Jul. 7th, 2007 12:26 am
andygates: (15t cog)
[personal profile] andygates
Wheels!The spoked wheel is one of the critical technologies that makes bikes work: it is incredibly strong, incredibly light, and pretty much changed the world.  The social revolution that came with the bike depends on the cheap reliable ubiquity of tensioned, tangentially-spoked wheels.

Building wheels makes me smile.  The whole blacksmith thing comes in: taking bits and making a whole using skill and a little finesse; ending up with a whole greater than the sum of the parts.  It is to fettling what compiling is to code: you get something useable at the end of it, but you may need to frotz around a little first.  But it's not a black art, unlike, say, regex or the perfect flapjack.

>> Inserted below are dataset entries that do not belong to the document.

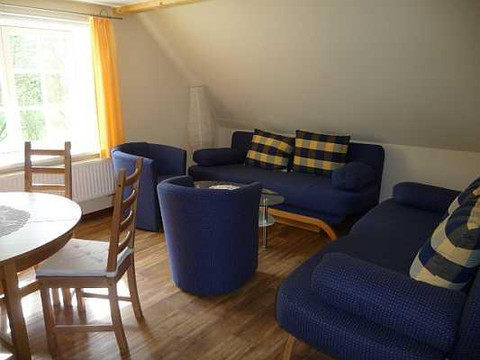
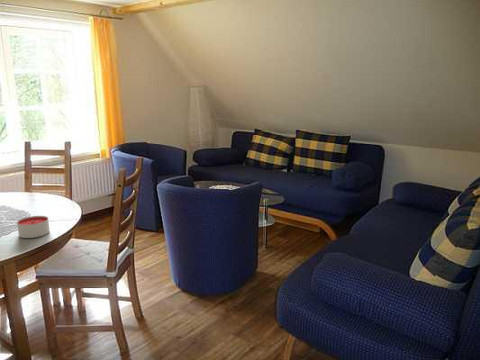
+ candle [16,215,51,239]
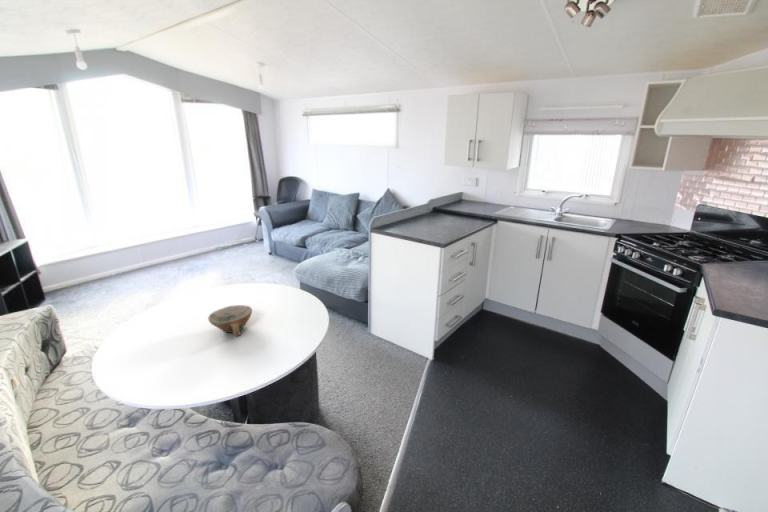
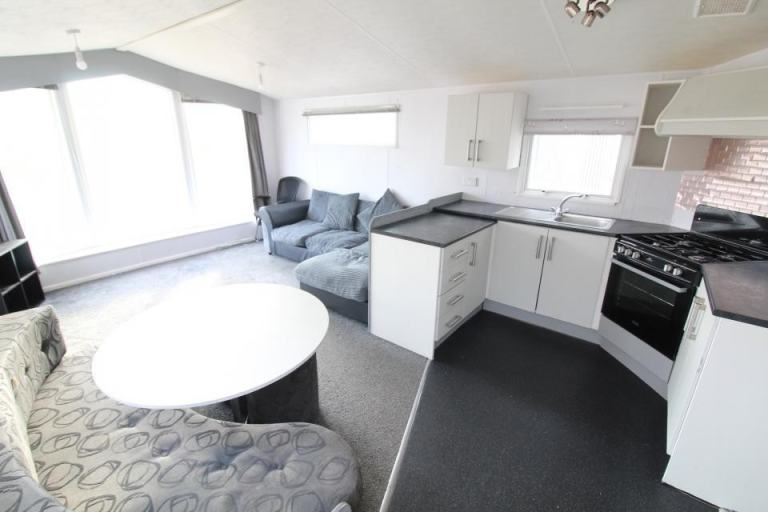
- bowl [207,304,253,337]
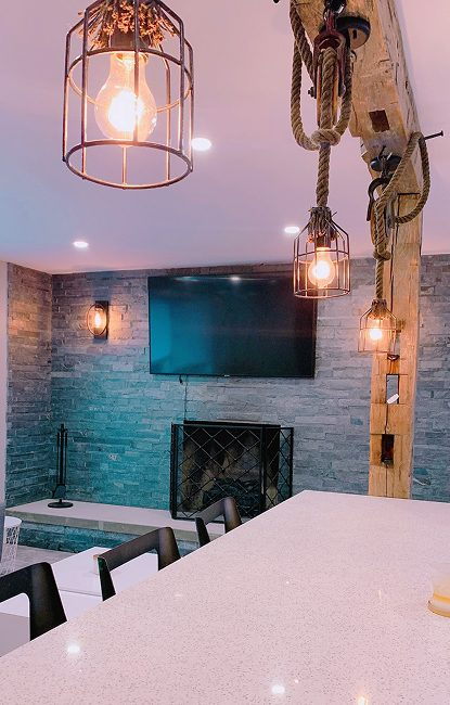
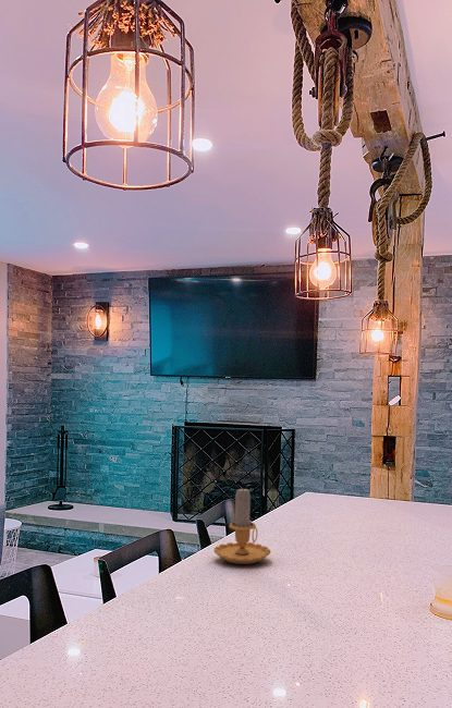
+ candle [212,485,271,565]
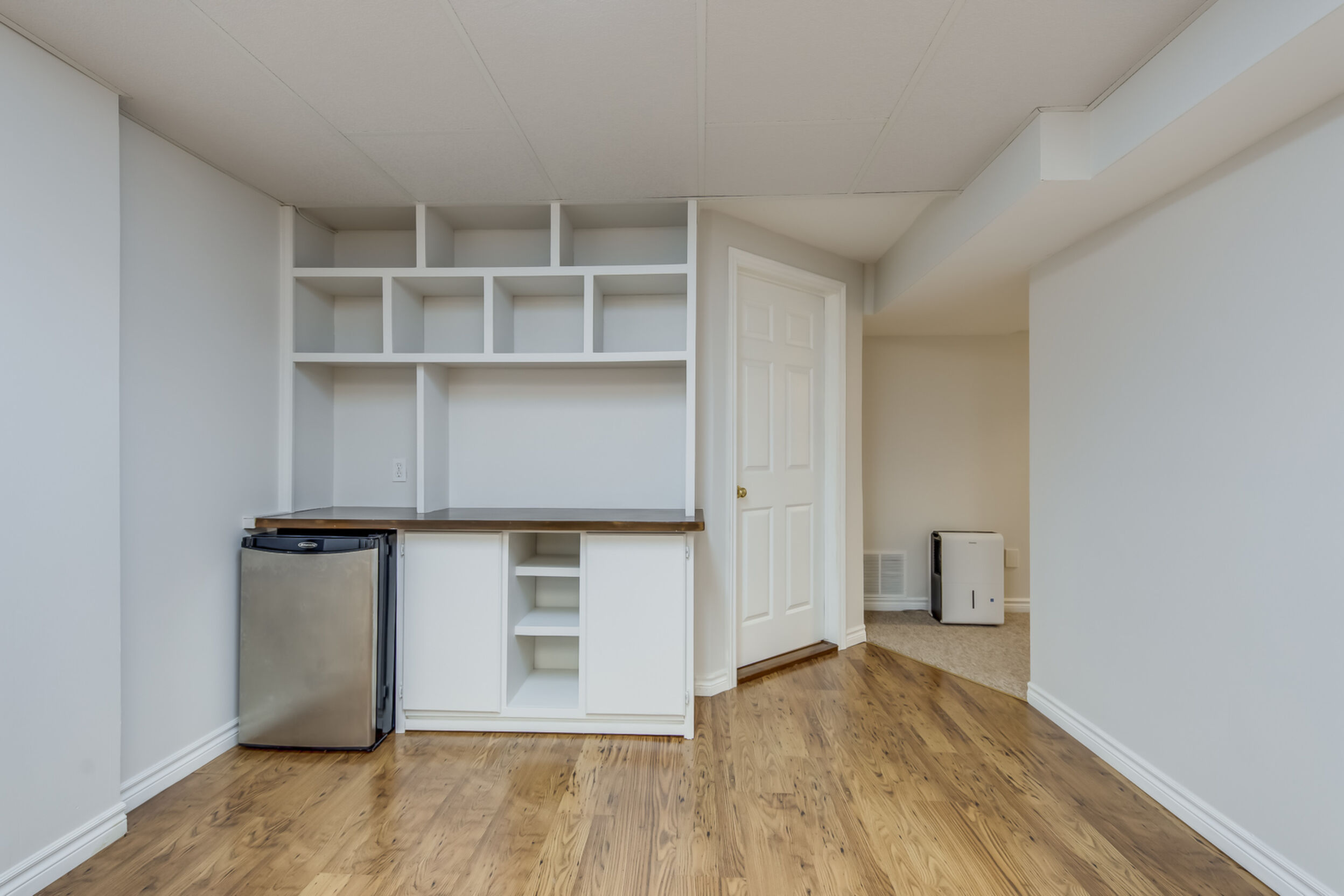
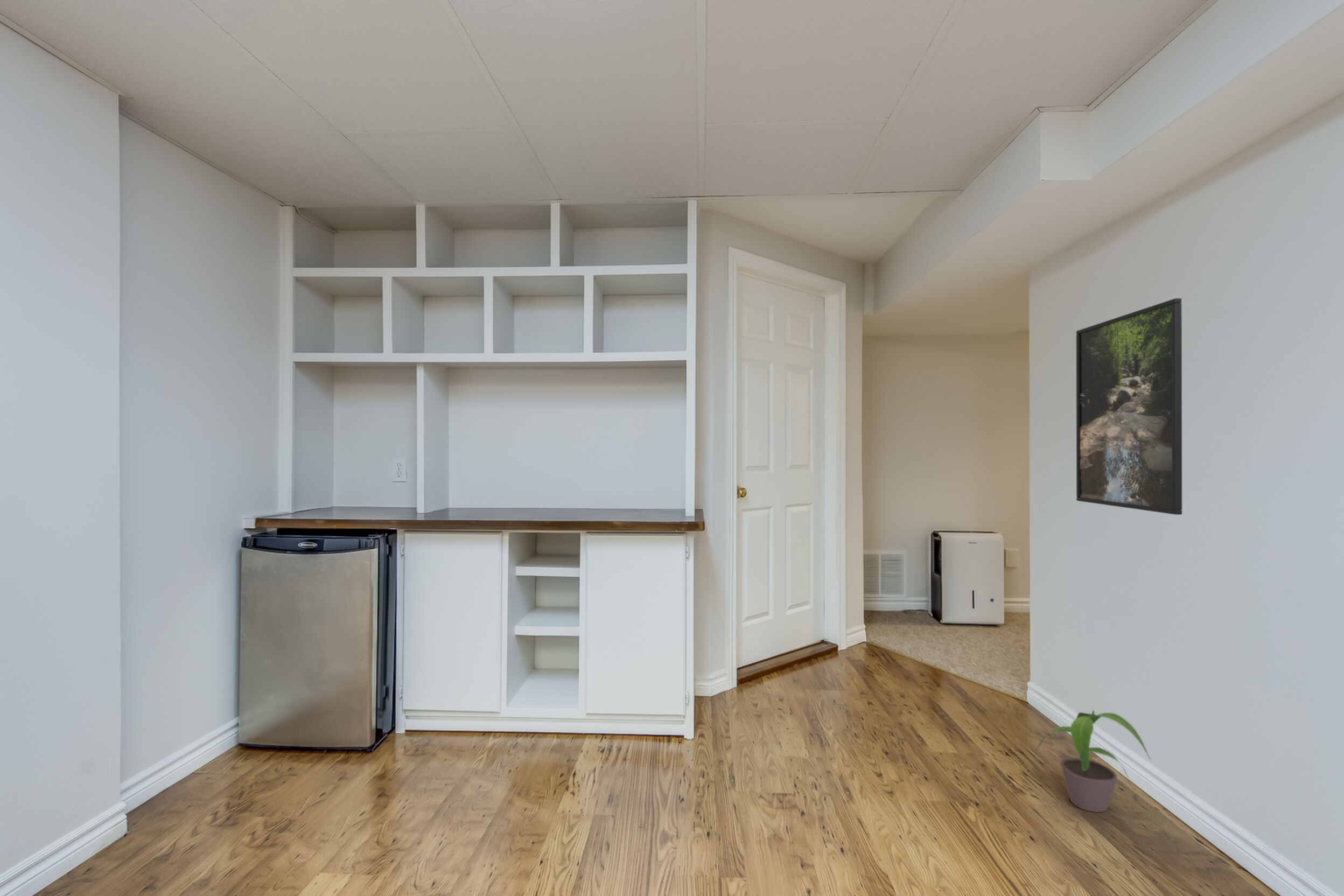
+ potted plant [1035,710,1152,813]
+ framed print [1076,298,1182,515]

These are my new race wheels: stock Bontrager hubs, DT Swiss RR 1.2 deep-section aero rims, laced up with black Sapim double-butted stainless spokes.  Should be tough and fast and durable.  The front is radial, mostly for looks; it's my first full-size radial wheel, and they're fussier to build than tangentially-spoked wheels.  And not finished a moment too soon, either: these are what I'm racing on on Sunday morning.  So if I screwed up, that's when I get to spit out my dental work :)

Date: 2007-07-09 05:39 pm (UTC)
From: [identity profile] xeeny.livejournal.com
Speaking as a coder, I really, really hope that making wheels is nothing like hacking or compiling. Otherwise, you'll need about a zillion test rides before you could use it in anger...

Date: 2007-07-09 10:46 pm (UTC)
From: [identity profile] andygates.livejournal.com
First couple are a bit dodgy. But once you get the hang of it, you can make a safe wheel easily enough - it's getting one that stays true a year later that's the challenge, given that a rider may have put hundreds of hours and some offroad silliness in there while you weren't checking.

The usual mistake is to make the spokes too loose, so they go a bit slack at certain points in the ride (i.e. at the bottom, or when honking out of the saddle). Spokes should be under tension all the time: it's a tension structure. Once they go slack, they can unscrew a little and flex, which lets the wheel get untrue and admits metal fatigue into them.